*Aim of the task*. Without the pictures, retype each line below exactly as it stands.

*Available data*.
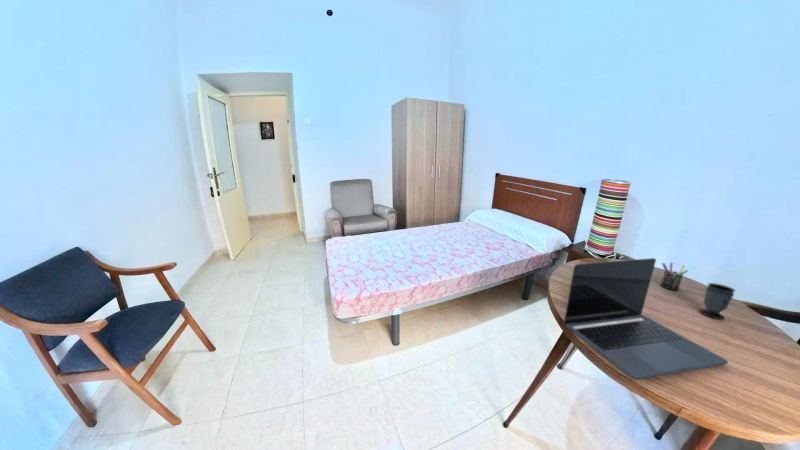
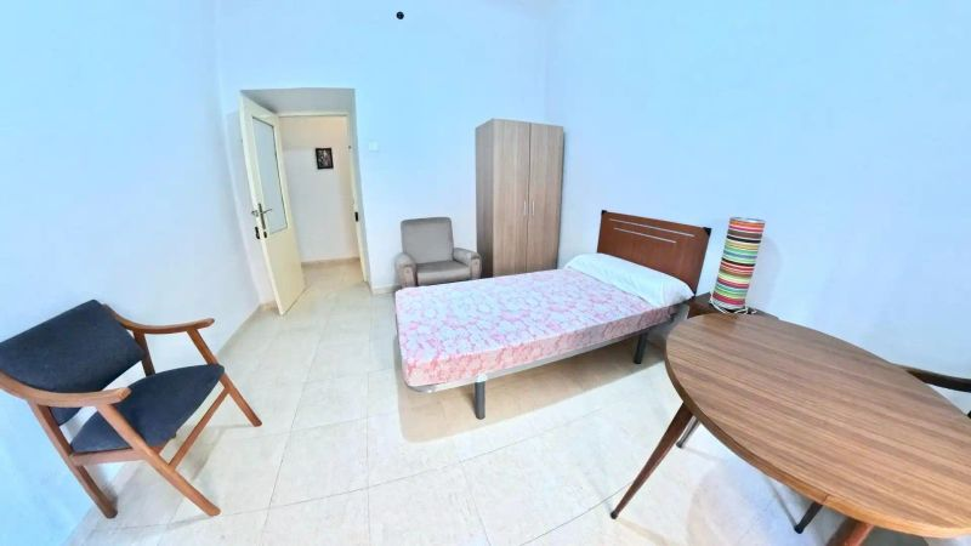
- cup [699,282,736,320]
- pen holder [659,262,689,291]
- laptop [563,257,729,381]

*Exercise result*.
- cup [699,282,736,320]
- pen holder [659,262,689,291]
- laptop [563,257,729,381]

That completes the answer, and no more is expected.